I’m actually pretty surprised there aren’t a ton more sex toys to choose from for the letter Q, given that there are plenty of Q words that relate to sex generally. Here are just a few:
queen
quim
queer
quiff
queef
quickie
quoit
Those are good for upping your Scrabble score quite quickly. You’re welcome.
Another thing I’d like to mention here is the issue of quality when it comes to sex toys. As I noted in my introduction to this series, I’ve been including affiliate links only to products that are sold by Babeland, because they’re one of a few stores that strive to sell only quality toys from manufacturers that they can trust. Babeland has also been in the business since 1993, which feels like forever, so they’ve earned my trust based on longevity as well as their core business ethics.
In case you’ve been wondering about how big an issue toxic and unsafe sex toys really are, here is a great article from Bitch Magazine on the subject. As writer Caitlin Murphy notes, sex toys are not regulated here in the U.S., even though they should technically qualify as something the FDA would monitor, being that most toys are used internally and not as “novelty products” as some are labeled.

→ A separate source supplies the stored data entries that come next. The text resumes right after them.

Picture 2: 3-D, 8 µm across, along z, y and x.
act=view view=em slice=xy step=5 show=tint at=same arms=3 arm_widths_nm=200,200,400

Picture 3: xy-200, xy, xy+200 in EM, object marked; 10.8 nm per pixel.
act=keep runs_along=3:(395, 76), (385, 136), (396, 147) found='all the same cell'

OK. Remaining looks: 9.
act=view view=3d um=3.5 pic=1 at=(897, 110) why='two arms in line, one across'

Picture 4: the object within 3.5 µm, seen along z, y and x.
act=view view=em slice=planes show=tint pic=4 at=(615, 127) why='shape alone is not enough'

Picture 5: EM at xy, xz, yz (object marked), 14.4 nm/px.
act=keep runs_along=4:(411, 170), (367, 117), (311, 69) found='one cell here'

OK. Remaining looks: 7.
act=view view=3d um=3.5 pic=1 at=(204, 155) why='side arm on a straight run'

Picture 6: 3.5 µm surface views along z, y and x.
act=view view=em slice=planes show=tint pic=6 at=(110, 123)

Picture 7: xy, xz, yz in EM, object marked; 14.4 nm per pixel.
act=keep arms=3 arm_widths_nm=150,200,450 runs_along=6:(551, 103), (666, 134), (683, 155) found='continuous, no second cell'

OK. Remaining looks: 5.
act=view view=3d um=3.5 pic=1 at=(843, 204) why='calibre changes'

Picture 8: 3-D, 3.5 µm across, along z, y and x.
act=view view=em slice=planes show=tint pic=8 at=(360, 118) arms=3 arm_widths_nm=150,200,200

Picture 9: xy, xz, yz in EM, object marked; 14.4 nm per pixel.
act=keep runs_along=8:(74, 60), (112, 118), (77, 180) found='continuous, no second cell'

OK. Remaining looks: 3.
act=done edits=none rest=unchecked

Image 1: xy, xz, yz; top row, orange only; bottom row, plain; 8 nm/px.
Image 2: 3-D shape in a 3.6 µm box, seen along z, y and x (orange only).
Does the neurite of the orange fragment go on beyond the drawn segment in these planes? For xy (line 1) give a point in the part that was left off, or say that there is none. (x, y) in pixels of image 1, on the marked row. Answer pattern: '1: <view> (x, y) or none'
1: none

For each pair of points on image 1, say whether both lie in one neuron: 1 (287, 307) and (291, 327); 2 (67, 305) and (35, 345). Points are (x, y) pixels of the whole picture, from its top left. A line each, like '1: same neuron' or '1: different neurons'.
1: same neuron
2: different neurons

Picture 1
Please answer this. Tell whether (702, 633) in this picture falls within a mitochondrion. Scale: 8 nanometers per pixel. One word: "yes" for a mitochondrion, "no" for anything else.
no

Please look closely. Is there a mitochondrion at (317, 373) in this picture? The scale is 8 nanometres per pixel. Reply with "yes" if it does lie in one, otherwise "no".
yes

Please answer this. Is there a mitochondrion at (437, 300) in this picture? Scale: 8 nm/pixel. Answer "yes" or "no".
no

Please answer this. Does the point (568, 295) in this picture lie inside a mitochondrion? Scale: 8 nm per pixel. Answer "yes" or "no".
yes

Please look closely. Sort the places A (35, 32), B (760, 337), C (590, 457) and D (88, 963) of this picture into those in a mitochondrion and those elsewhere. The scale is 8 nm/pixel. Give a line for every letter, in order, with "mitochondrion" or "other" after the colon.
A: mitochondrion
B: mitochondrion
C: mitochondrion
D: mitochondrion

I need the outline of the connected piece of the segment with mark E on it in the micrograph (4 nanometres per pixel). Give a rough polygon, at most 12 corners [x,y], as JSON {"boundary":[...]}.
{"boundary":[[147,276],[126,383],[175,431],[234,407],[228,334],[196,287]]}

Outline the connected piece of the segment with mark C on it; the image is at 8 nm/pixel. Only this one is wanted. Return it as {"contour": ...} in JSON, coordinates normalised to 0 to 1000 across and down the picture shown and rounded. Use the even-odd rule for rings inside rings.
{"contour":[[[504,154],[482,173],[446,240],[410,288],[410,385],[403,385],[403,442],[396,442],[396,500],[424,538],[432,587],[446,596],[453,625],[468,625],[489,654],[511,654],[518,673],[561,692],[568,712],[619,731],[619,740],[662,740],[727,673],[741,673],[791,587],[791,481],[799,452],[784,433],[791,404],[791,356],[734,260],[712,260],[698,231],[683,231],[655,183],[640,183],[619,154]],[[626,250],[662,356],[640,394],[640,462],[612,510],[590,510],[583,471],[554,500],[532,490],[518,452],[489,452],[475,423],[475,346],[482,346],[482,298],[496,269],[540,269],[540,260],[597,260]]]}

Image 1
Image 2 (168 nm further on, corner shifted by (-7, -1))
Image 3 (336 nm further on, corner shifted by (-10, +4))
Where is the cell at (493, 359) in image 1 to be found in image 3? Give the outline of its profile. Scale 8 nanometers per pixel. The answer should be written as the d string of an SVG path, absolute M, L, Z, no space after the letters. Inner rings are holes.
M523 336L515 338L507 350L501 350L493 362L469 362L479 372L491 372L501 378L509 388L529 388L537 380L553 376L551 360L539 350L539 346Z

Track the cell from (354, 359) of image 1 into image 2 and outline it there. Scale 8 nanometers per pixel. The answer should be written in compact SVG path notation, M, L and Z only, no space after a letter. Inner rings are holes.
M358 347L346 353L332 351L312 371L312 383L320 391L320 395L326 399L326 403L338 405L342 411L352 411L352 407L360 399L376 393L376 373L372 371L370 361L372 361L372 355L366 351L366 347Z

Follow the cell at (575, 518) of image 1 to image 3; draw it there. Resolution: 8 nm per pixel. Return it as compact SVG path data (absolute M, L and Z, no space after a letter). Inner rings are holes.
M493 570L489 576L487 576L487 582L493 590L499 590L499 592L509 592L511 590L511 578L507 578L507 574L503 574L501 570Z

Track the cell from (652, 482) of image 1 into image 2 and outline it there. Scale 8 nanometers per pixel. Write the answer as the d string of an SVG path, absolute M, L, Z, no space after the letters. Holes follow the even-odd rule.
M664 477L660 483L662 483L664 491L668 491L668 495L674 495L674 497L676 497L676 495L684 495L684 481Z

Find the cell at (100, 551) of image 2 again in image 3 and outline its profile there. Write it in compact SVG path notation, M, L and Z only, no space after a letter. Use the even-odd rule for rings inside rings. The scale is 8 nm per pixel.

Finally, here’s a link to a great list of “Superhero Sex Shops” from sex writer The Redhead Bedhead to help you find an ethical sex toy supplier near you. I would also add Montreal’s Joy Toyz to that list, if you live in Quebec; they’re a woman-owned company that sells online but also offers in-home sex toy parties for those interested in learning more about different types of toys. I’ve been to one of their parties, and it was really fun to get a group of ladies together for some drinks, sex ed and vibrator test drives. Highly recommended!
Have you ever been to a brick-and-mortar sex shop? What was your experience like?